Data listing:
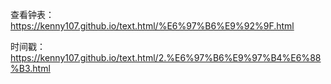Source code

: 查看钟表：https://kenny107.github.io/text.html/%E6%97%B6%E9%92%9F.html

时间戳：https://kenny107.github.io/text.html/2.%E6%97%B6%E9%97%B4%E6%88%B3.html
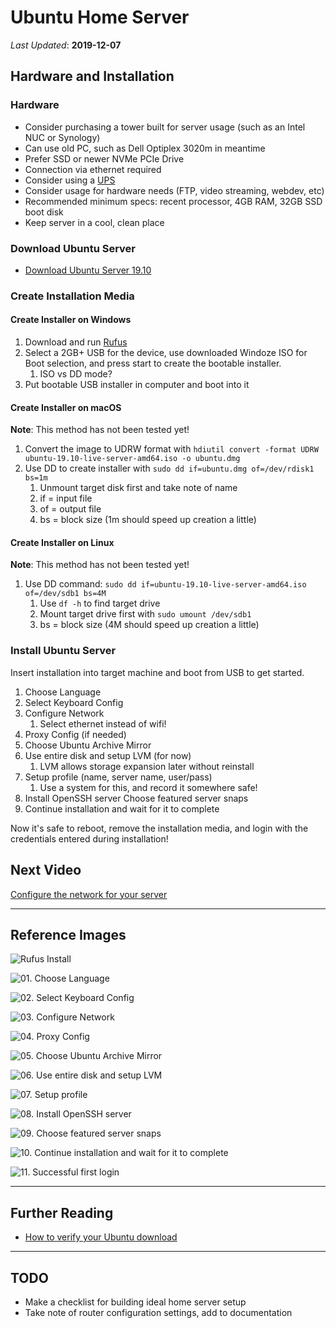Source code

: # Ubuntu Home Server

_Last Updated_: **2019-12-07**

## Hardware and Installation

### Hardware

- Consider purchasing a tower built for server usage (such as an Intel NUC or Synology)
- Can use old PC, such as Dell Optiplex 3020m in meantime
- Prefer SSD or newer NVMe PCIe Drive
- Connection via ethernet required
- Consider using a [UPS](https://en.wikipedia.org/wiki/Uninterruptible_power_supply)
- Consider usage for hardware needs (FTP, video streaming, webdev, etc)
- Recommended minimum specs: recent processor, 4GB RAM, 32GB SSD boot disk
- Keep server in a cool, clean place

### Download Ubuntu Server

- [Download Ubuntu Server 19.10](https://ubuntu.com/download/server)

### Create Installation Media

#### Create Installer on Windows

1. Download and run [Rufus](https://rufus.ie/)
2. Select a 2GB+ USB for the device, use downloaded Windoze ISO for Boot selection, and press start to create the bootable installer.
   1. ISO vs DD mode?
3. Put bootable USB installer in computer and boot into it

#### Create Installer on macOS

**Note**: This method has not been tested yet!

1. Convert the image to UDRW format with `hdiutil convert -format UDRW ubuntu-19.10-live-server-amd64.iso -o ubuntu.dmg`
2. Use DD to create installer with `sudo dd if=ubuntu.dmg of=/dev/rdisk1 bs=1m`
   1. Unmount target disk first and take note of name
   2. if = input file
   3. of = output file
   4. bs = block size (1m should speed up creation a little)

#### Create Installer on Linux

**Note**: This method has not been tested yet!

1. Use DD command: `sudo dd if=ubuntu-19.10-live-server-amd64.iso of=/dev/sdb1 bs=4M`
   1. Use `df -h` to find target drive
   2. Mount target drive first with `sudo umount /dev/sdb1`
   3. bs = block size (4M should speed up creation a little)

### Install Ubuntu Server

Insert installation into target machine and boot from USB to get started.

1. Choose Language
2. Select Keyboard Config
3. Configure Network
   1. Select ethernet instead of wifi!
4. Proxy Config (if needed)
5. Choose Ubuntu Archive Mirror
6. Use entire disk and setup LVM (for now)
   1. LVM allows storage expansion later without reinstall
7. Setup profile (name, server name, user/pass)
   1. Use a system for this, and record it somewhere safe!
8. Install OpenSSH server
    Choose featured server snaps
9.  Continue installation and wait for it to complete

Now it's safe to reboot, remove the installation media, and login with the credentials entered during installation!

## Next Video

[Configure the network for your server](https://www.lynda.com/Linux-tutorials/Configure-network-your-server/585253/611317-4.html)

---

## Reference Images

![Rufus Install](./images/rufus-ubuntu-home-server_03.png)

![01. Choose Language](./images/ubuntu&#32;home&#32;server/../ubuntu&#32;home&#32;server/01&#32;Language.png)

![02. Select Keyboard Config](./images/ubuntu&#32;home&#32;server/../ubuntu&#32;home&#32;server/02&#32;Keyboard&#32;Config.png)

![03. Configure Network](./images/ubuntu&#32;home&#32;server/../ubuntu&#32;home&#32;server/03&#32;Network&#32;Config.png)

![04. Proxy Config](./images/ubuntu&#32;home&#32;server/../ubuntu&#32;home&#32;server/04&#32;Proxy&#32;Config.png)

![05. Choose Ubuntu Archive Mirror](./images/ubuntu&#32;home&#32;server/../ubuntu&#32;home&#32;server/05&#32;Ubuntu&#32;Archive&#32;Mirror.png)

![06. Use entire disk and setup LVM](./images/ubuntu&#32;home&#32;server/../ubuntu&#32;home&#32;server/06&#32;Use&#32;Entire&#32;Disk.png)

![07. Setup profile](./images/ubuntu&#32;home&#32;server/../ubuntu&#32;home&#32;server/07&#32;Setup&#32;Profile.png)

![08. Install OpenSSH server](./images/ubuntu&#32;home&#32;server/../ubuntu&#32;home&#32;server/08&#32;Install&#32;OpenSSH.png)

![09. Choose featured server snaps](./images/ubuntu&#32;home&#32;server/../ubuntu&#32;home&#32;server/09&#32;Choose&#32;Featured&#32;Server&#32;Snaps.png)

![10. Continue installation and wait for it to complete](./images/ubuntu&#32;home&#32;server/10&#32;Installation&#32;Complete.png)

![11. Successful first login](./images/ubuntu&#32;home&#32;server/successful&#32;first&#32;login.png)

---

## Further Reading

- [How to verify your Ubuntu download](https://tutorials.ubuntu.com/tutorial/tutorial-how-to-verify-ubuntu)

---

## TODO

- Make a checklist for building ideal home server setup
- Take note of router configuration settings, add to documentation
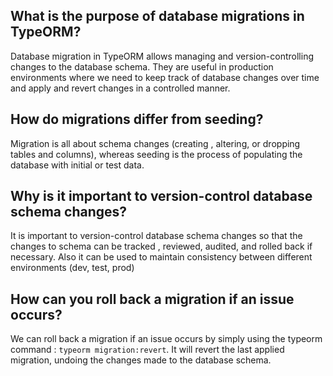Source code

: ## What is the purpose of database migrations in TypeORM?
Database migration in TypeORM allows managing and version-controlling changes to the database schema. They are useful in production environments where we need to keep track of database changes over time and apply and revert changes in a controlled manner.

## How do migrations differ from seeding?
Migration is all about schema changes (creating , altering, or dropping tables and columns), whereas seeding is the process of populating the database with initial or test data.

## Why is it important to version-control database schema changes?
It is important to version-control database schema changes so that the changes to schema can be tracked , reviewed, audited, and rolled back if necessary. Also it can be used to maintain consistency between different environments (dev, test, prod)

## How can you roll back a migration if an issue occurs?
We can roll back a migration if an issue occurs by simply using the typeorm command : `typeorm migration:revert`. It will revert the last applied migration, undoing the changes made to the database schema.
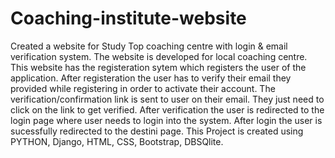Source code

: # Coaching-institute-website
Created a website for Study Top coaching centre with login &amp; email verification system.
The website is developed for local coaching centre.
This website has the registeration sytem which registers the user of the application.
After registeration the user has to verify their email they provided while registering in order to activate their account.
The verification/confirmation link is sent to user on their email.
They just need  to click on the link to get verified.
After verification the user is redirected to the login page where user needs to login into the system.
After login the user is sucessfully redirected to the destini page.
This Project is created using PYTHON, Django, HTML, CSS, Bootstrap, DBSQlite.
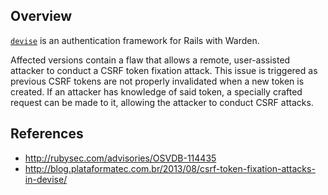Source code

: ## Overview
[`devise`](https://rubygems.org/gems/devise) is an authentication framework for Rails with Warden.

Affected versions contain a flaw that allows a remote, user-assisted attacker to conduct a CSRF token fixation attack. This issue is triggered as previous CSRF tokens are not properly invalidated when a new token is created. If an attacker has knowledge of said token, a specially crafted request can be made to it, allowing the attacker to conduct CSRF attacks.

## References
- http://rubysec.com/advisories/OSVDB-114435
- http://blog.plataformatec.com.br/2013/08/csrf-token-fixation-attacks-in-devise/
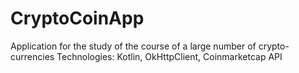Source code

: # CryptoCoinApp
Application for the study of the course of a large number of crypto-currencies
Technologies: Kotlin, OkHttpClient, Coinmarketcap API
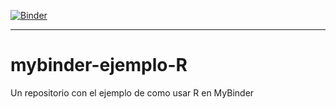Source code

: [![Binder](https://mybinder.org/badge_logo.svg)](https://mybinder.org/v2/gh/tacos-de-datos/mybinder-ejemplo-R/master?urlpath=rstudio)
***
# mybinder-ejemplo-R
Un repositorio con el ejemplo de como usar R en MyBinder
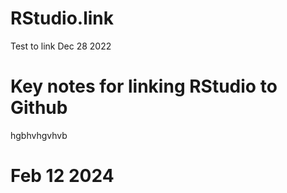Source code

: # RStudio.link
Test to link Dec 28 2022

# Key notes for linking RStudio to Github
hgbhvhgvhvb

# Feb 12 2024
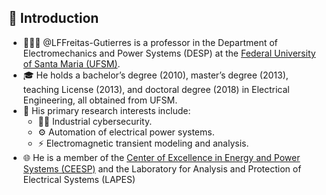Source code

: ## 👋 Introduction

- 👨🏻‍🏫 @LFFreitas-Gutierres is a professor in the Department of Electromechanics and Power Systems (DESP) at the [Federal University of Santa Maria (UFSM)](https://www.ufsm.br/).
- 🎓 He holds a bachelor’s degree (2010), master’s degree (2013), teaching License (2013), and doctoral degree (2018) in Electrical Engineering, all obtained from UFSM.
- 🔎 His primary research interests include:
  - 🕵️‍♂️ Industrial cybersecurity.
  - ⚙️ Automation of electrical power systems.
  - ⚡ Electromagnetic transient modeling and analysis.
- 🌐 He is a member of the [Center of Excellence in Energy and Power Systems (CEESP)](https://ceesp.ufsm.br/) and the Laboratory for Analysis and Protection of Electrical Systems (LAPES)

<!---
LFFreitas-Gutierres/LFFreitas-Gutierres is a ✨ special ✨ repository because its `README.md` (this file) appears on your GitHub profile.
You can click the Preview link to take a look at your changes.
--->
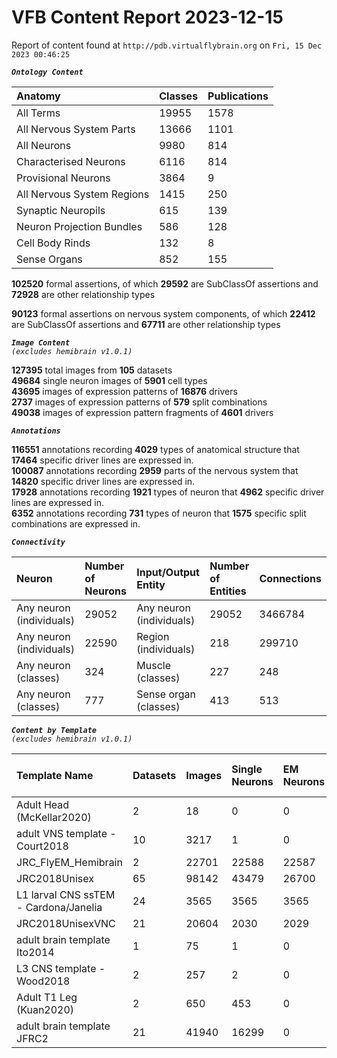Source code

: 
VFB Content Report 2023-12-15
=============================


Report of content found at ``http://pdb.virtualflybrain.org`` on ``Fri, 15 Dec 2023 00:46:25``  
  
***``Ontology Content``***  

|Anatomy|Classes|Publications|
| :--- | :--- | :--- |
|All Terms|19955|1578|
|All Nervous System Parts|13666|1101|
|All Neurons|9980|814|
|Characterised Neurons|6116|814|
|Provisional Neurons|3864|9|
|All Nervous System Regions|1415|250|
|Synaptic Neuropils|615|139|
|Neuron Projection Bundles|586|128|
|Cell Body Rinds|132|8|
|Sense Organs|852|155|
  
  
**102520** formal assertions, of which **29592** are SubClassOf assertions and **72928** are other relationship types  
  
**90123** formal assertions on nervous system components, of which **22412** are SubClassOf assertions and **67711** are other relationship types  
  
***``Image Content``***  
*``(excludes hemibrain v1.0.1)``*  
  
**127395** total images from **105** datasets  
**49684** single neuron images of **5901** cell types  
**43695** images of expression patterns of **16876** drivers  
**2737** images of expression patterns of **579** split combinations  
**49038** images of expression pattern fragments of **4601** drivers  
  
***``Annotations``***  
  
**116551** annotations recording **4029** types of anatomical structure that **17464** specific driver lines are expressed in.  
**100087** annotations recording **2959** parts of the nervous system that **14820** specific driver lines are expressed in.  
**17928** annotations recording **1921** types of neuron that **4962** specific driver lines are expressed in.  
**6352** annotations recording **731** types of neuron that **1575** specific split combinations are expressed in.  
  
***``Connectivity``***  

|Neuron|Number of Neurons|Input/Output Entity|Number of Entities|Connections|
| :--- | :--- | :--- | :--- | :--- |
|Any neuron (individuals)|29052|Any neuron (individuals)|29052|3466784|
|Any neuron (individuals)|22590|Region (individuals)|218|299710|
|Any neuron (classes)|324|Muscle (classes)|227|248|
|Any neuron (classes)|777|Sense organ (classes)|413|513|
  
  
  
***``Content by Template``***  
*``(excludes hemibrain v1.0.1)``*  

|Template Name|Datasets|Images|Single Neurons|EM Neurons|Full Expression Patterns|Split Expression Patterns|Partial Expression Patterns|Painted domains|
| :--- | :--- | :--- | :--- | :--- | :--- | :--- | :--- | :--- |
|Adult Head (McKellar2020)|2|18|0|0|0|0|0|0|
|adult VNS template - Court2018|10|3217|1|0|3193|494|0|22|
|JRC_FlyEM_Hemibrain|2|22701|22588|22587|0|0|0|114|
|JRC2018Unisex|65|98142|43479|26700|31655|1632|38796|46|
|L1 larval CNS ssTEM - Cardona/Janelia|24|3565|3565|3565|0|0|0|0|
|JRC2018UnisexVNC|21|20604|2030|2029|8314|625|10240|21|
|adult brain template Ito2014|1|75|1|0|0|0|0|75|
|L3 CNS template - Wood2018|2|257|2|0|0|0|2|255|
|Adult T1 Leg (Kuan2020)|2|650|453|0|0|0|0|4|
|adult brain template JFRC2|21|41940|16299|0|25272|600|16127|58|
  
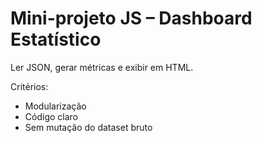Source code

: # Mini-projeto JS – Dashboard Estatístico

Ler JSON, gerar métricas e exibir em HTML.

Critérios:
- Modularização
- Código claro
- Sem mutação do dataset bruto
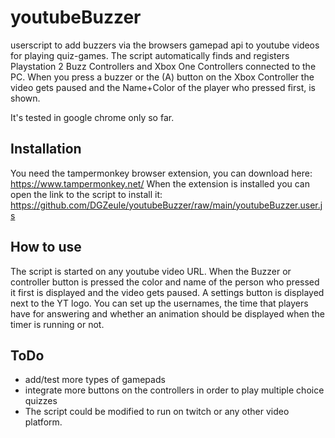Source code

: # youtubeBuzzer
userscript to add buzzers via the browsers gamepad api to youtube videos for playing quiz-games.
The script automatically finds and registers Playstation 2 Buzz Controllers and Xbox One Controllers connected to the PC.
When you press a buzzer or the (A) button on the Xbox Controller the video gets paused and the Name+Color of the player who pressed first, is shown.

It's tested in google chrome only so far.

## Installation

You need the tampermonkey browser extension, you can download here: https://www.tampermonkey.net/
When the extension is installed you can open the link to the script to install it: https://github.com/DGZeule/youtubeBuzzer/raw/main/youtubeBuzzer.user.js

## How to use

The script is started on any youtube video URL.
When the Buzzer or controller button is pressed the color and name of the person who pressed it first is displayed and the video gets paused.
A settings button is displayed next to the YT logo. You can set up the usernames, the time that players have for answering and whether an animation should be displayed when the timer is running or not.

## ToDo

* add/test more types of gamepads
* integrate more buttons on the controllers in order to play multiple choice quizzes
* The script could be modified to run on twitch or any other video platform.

Work order:
Nothing but a number is expected here: how many lines above include the string "block".

Task result:
2